ENUNCIADO A — Transcreva do texto sobre cursos de medicina o trecho de "A suspensão também" a "previstas no texto.".
ENUNCIADO B — Indique se cada afirmação concorda com o texto sobre cursos de medicina, respondendo sim ou não e citando literalmente as palavras do texto que decidem a resposta: (i) O projeto de lei prevê suspender a abertura de novos cursos privados de medicina por cinco anos. (ii) A maior parte dos cursos com desempenho insatisfatório no Enamed pertence à rede pública. (iii) Irregularidades graves ou reincidentes podem levar ao descredenciamento das instituições.

TEXTO DE LEITURA —

Estudantes de medicina.
(Foto: Fernando Frazão/Agência Brasil)
A abertura de novos cursos privados de medicina no Brasil pode ser suspensa pelos próximos cinco anos. A medida integra o Projeto de Lei nº 1.165/2026, apresentado pelo deputado federal sul-mato-grossense Luiz Ovando (PP), de Mato Grosso do Sul.
A proposta prevê uma moratória na criação de cursos e vagas durante o período, enquanto o governo federal realiza uma revisão das condições oferecidas pelas instituições de ensino superior responsáveis pela formação médica no país.
Cursos que apresentarem desempenho insatisfatório no Enamed (Exame Nacional de Avaliação da Formação Médica) poderão passar por avaliações presenciais e serão obrigados a apresentar planos de reestruturação. Irregularidades graves ou reincidentes poderão resultar no descredenciamento das instituições.
A suspensão também abre caminho para a adoção de critérios mais rígidos na autorização de futuros cursos. Rede assistencial própria ou conveniada, capacidade para oferecer internato médico, laboratórios de simulação e integração com o Sistema Único de Saúde (SUS) estão entre as exigências previstas no texto.
O debate ganhou força após as mudanças anunciadas para o Enamed. Estudantes que ingressarem no curso de medicina precisarão ser aprovados no exame ao final do sexto ano para obter o registro profissional.
Informações publicadas pelo Campo Grande News mostram que, dos 351 cursos avaliados na primeira edição do Enamed, realizada no fim de 2025, 107 tiveram desempenho considerado insatisfatório. Desse total, 87 pertencem à rede privada.

DADOS EXTRAÍDOS —
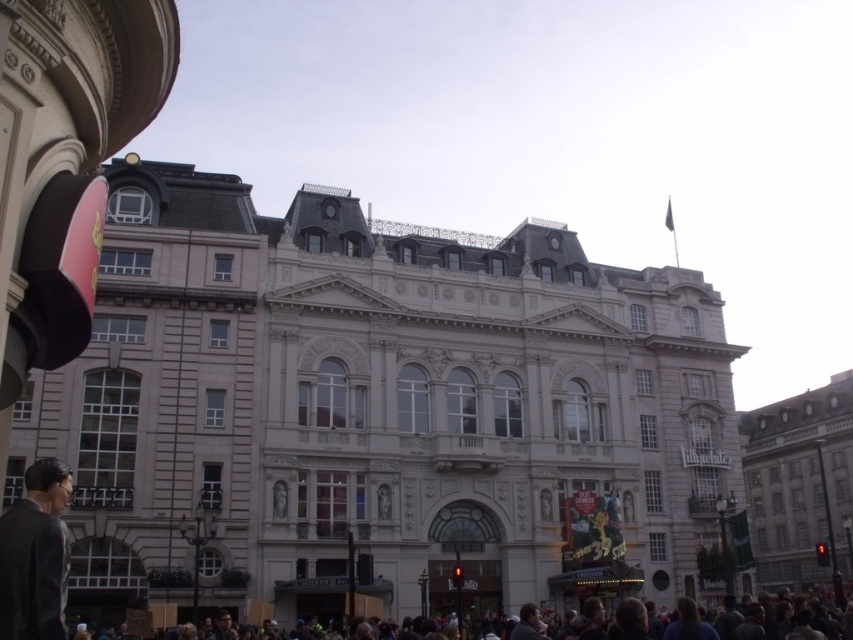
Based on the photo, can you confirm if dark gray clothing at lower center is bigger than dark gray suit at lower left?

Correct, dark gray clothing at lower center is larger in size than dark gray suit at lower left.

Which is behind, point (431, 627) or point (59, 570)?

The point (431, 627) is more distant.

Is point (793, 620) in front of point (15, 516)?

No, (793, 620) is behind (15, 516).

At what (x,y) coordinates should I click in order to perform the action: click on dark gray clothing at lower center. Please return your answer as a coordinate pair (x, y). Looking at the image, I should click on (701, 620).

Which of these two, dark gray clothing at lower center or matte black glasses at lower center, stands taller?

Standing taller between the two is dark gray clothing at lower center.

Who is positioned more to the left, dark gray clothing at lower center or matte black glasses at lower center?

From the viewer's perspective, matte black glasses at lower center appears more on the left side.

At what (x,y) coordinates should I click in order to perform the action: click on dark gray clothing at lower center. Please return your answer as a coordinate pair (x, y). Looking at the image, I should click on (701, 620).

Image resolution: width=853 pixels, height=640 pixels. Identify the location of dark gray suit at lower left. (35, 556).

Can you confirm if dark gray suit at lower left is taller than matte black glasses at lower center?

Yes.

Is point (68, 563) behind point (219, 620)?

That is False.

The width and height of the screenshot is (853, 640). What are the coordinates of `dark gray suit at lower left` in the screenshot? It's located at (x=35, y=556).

RESPOSTA A —
A suspensão também abre caminho para a adoção de critérios mais rígidos na autorização de futuros cursos. Rede assistencial própria ou conveniada, capacidade para oferecer internato médico, laboratórios de simulação e integração com o Sistema Único de Saúde (SUS) estão entre as exigências previstas no texto.

RESPOSTA B —
(i) Sim: "A abertura de novos cursos privados de medicina no Brasil pode ser suspensa pelos próximos cinco anos."
(ii) Não: "107 tiveram desempenho considerado insatisfatório. Desse total, 87 pertencem à rede privada."
(iii) Sim: "Irregularidades graves ou reincidentes poderão resultar no descredenciamento das instituições."